AIM OF THE EXERCISE:
If a line in the entries below includes "unit", pick it out and copy it.

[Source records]
========
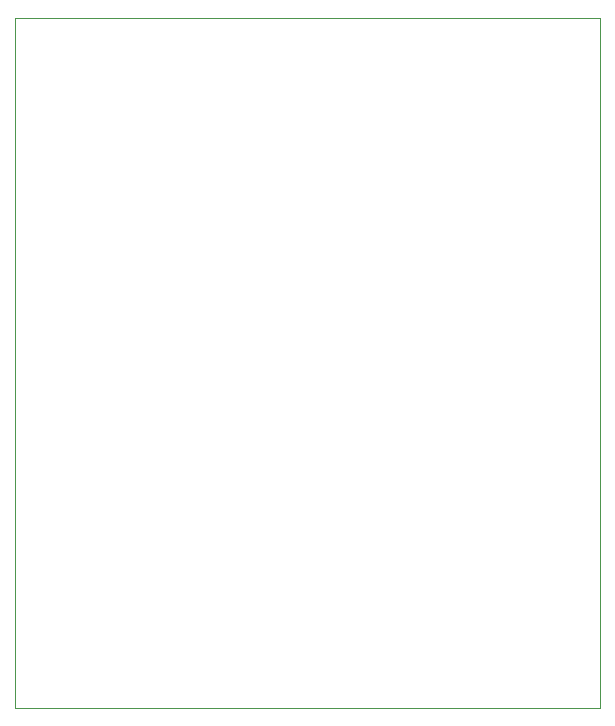
<source format=gbr>
G04 #@! TF.GenerationSoftware,KiCad,Pcbnew,(5.0.2)-1*
G04 #@! TF.CreationDate,2019-04-16T09:03:41+02:00*
G04 #@! TF.ProjectId,V2,56322e6b-6963-4616-945f-706362585858,rev?*
G04 #@! TF.SameCoordinates,Original*
G04 #@! TF.FileFunction,Profile,NP*
%FSLAX46Y46*%
G04 Gerber Fmt 4.6, Leading zero omitted, Abs format (unit mm)*
G04 Created by KiCad (PCBNEW (5.0.2)-1) date 16/04/2019 9:03:41*
%MOMM*%
%LPD*%
G01*
G04 APERTURE LIST*
%ADD10C,0.100000*%
G04 APERTURE END LIST*
D10*
X161391600Y-97536000D02*
X111861600Y-97536000D01*
X161391600Y-39116000D02*
X161391600Y-97536000D01*
X111861600Y-39116000D02*
X161391600Y-39116000D01*
X111861600Y-39116000D02*
X111861600Y-97536000D01*
M02*

</source>
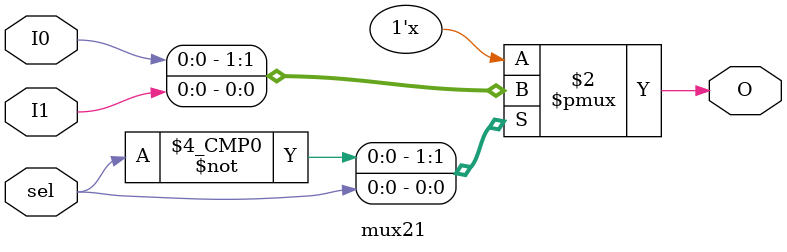
<source format=v>
`timescale 1ns / 1ps

module mux21 (
        input wire sel,   // Señal de selección
        input wire I0,    // Entrada 0
        input wire I1,    // Entrada 1
        output reg O      // Salida
    );
    
    always @(*) begin
        case (sel)
            1'b0: O = I0;
            1'b1: O = I1;
            default: O = 1'b0; // Valor por defecto para evitar latch
        endcase
    end
endmodule

</source>
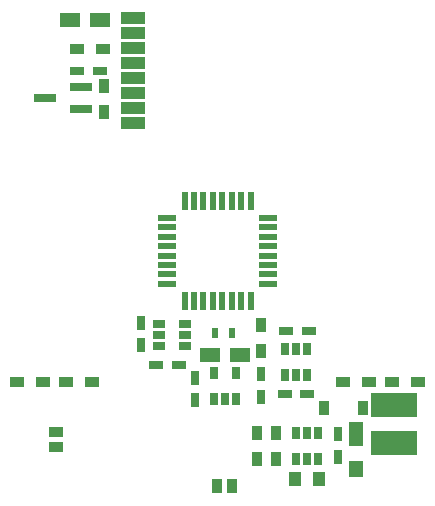
<source format=gtp>
%TF.GenerationSoftware,KiCad,Pcbnew,no-vcs-found-3ac87f6~59~ubuntu16.04.1*%
%TF.CreationDate,2017-08-31T14:12:32+03:00*%
%TF.ProjectId,livolo_2_channels_1way_eu_switch,6C69766F6C6F5F325F6368616E6E656C,rev?*%
%TF.SameCoordinates,Original*%
%TF.FileFunction,Paste,Top*%
%TF.FilePolarity,Positive*%
%FSLAX46Y46*%
G04 Gerber Fmt 4.6, Leading zero omitted, Abs format (unit mm)*
G04 Created by KiCad (PCBNEW no-vcs-found-3ac87f6~59~ubuntu16.04.1) date Thu Aug 31 14:12:32 2017*
%MOMM*%
%LPD*%
G01*
G04 APERTURE LIST*
%ADD10R,1.000000X1.250000*%
%ADD11R,4.000000X2.000000*%
%ADD12R,1.200000X2.000000*%
%ADD13R,1.200000X1.400000*%
%ADD14R,0.900000X1.200000*%
%ADD15R,0.650000X1.060000*%
%ADD16R,1.750000X1.260000*%
%ADD17R,0.750000X1.200000*%
%ADD18R,1.200000X0.750000*%
%ADD19R,0.550000X1.600000*%
%ADD20R,1.600000X0.550000*%
%ADD21R,1.200000X0.900000*%
%ADD22R,1.060000X0.650000*%
%ADD23R,1.900000X0.800000*%
%ADD24R,0.500000X0.900000*%
%ADD25R,2.000000X1.000000*%
%ADD26R,1.270000X0.970000*%
%ADD27R,0.970000X1.270000*%
G04 APERTURE END LIST*
D10*
X149000000Y-111600000D03*
X151000000Y-111600000D03*
D11*
X157400000Y-105350000D03*
X157400000Y-108600000D03*
D12*
X154200000Y-107800000D03*
D13*
X154200000Y-110800000D03*
D14*
X145800000Y-107700000D03*
X145800000Y-109900000D03*
D15*
X150000000Y-109900000D03*
X150950000Y-109900000D03*
X149050000Y-109900000D03*
X149050000Y-107700000D03*
X150000000Y-107700000D03*
X150950000Y-107700000D03*
D16*
X141775000Y-101092000D03*
X144325000Y-101092000D03*
D14*
X132812000Y-78384000D03*
X132812000Y-80584000D03*
D17*
X140500000Y-104950000D03*
X140500000Y-103050000D03*
X146100000Y-104650000D03*
X146100000Y-102750000D03*
X152600000Y-109750000D03*
X152600000Y-107850000D03*
D18*
X150050000Y-104400000D03*
X148150000Y-104400000D03*
D17*
X136000000Y-100300000D03*
X136000000Y-98400000D03*
D18*
X148250000Y-99100000D03*
X150150000Y-99100000D03*
X137250000Y-102000000D03*
X139150000Y-102000000D03*
D14*
X154750000Y-105600000D03*
X151450000Y-105600000D03*
D19*
X145250000Y-96550000D03*
X144450000Y-96550000D03*
X143650000Y-96550000D03*
X142850000Y-96550000D03*
X142050000Y-96550000D03*
X141250000Y-96550000D03*
X140450000Y-96550000D03*
X139650000Y-96550000D03*
D20*
X138200000Y-95100000D03*
X138200000Y-94300000D03*
X138200000Y-93500000D03*
X138200000Y-92700000D03*
X138200000Y-91900000D03*
X138200000Y-91100000D03*
X138200000Y-90300000D03*
X138200000Y-89500000D03*
D19*
X139650000Y-88050000D03*
X140450000Y-88050000D03*
X141250000Y-88050000D03*
X142050000Y-88050000D03*
X142850000Y-88050000D03*
X143650000Y-88050000D03*
X144450000Y-88050000D03*
X145250000Y-88050000D03*
D20*
X146700000Y-89500000D03*
X146700000Y-90300000D03*
X146700000Y-91100000D03*
X146700000Y-91900000D03*
X146700000Y-92700000D03*
X146700000Y-93500000D03*
X146700000Y-94300000D03*
X146700000Y-95100000D03*
D14*
X147400000Y-109900000D03*
X147400000Y-107700000D03*
X146100000Y-100800000D03*
X146100000Y-98600000D03*
D21*
X130550000Y-75250000D03*
X132750000Y-75250000D03*
X155300000Y-103400000D03*
X153100000Y-103400000D03*
X157200000Y-103400000D03*
X159400000Y-103400000D03*
X129600000Y-103400000D03*
X131800000Y-103400000D03*
X127700000Y-103400000D03*
X125500000Y-103400000D03*
D15*
X142100000Y-102650000D03*
X144000000Y-102650000D03*
X144000000Y-104850000D03*
X143050000Y-104850000D03*
X142100000Y-104850000D03*
X149100000Y-100650000D03*
X148150000Y-100650000D03*
X150050000Y-100650000D03*
X150050000Y-102850000D03*
X149100000Y-102850000D03*
X148150000Y-102850000D03*
D22*
X137500000Y-98500000D03*
X137500000Y-99450000D03*
X137500000Y-100400000D03*
X139700000Y-100400000D03*
X139700000Y-98500000D03*
X139700000Y-99450000D03*
D18*
X132450000Y-77050000D03*
X130550000Y-77050000D03*
D23*
X127850000Y-79350000D03*
X130850000Y-78400000D03*
X130850000Y-80300000D03*
D24*
X142200000Y-99300000D03*
X143700000Y-99300000D03*
D16*
X129975000Y-72750000D03*
X132525000Y-72750000D03*
D25*
X135300000Y-72600000D03*
X135300000Y-73870000D03*
X135300000Y-75140000D03*
X135300000Y-76410000D03*
X135300000Y-77680000D03*
X135300000Y-78950000D03*
X135300000Y-80220000D03*
X135300000Y-81490000D03*
D26*
X128750000Y-107610000D03*
X128750000Y-108890000D03*
D27*
X143640000Y-112250000D03*
X142360000Y-112250000D03*
M02*

</source>
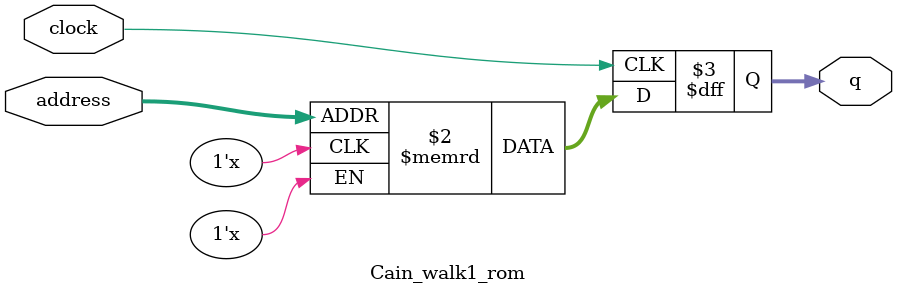
<source format=sv>
module Cain_walk1_rom (
	input logic clock,
	input logic [7:0] address,
	output logic [1:0] q
);

logic [1:0] memory [0:255] /* synthesis ram_init_file = "./Cain_walk1/Cain_walk1.mif" */;

always_ff @ (posedge clock) begin
	q <= memory[address];
end

endmodule

</source>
========
EXERCISE OUTPUT:
G04 Gerber Fmt 4.6, Leading zero omitted, Abs format (unit mm)*
G04 Gerber Fmt 4.6, Leading zero omitted, Abs format (unit mm)*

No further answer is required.